Anyone who thinks dieting is a temporary state is doomed; it's easy to
categorize that as a delusion.

Your mind has a natural anxiety about breaking habits (it's rather
superstitious) and also a natural aversion to putting effort into anything.
That's why it's so easy to do something when you have enthusiasm for it and so
hard once the enthusiasm wears off: enthusiasm is essentially excitement based
on the belief that something will generate positive results. I don't know why
enthusiasm seems to peak quickly and then die off, but I treat it as an
opportunity to form new habits and to educate myself through experiences that
would be difficult to bring about otherwise because of my natural laziness.
Most long-lasting changes in my life are the residual effects of waves of
enthusiasm that carried me for a while and then subsided. I've never been able
to make changes strictly incrementally; it's always three steps forward and
one step back (which I guess is that .5 stone you're talking about.)

------
xavoy
Irrespective of the legitimacy of this study, it does make a lot of sense. You
see a lot of people trying to turn their life around, especially around the
new year. Eating healthier foods, doing more exercise, cutting back on alcohol
or smoking. You see them a couple of weeks later and the stress levels caused
by this amount of change is causing more damage than the unhealthy habits they
are trying to break. You see them a month later and they are back to their old
habits, and sometimes with a vengeance.

I've always advocated slow change. Choose one thing, and just make sure you
are mindful of that. Practice this day to day. Don't say "I'll stick it out
for three months and see how I go", just take it day to day. Then, a month
down the track, see how that person who hasn't eaten fast food for the last
thirty days feels about going to Macca's. Maybe, that person would rather have
a home made sandwich, or maybe not, but just wait and see and stop telling
yourself stories.

------
Tichy
I've heard this from other studies, but this one seems less convincing.

## Tasks to perform
- A) From the forum thread on dieting and changing habits, extract the passage starting with "That's why it's" and going on through "you're talking about.)".
- B) Extend the forum thread on dieting and changing habits, picking up right after its final sentence.
The material after this discussion is separate from it.

## Information shown
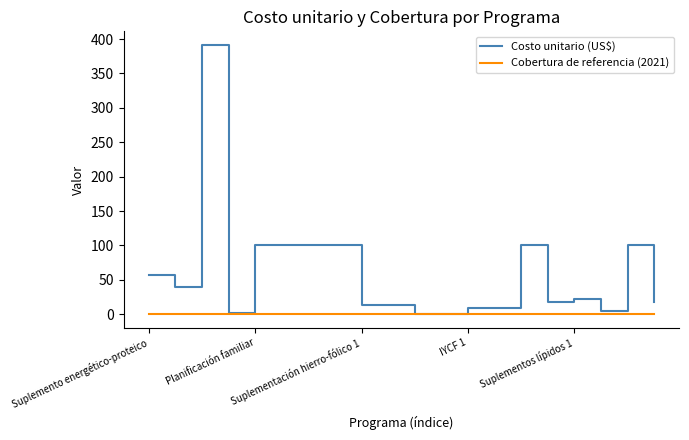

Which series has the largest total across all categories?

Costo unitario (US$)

## Answers by item number
- A)
That's why it's so easy to do something when you have enthusiasm for it and so
hard once the enthusiasm wears off: enthusiasm is essentially excitement based
on the belief that something will generate positive results. I don't know why
enthusiasm seems to peak quickly and then die off, but I treat it as an
opportunity to form new habits and to educate myself through experiences that
would be difficult to bring about otherwise because of my natural laziness.
Most long-lasting changes in my life are the residual effects of waves of
enthusiasm that carried me for a while and then subsided. I've never been able
to make changes strictly incrementally; it's always three steps forward and
one step back (which I guess is that .5 stone you're talking about.)

- B)
Couldn't just be "damn those scientists, they won't even give me cookies. My
motivation for trying their task just dropped off a cliff"? At the very least,
they could have checked by giving other participants money or no money for
doing the task?

------
deadmansshoes
Are peoples' levels of gullibility also exhaustible, or do we have to define a
whole swathe of human characteristics based on some students, radishes, and
cookies?

------
joe_the_user
All of these snippets are fascinating.

I can believe that this is a real phenomena.

But every discussion I've read so far seems like a snippet, a _gloss_ , just a
bit of information to get me to believe this but not enough for me to feel I
understand what's happening.

What really qualifies as self control here? Refusing temptation? Concentrating
on something? Not following habit? Suppose what I'm _used-to_ is eating
radishes but I how good cookies are good?

Does anyone have a reference for an article or book that really _digs_ into
this subject, give more than or two experiments, gives some quantification or
theory or some kind of deeper understanding of this. I'm curious now but
frustrated.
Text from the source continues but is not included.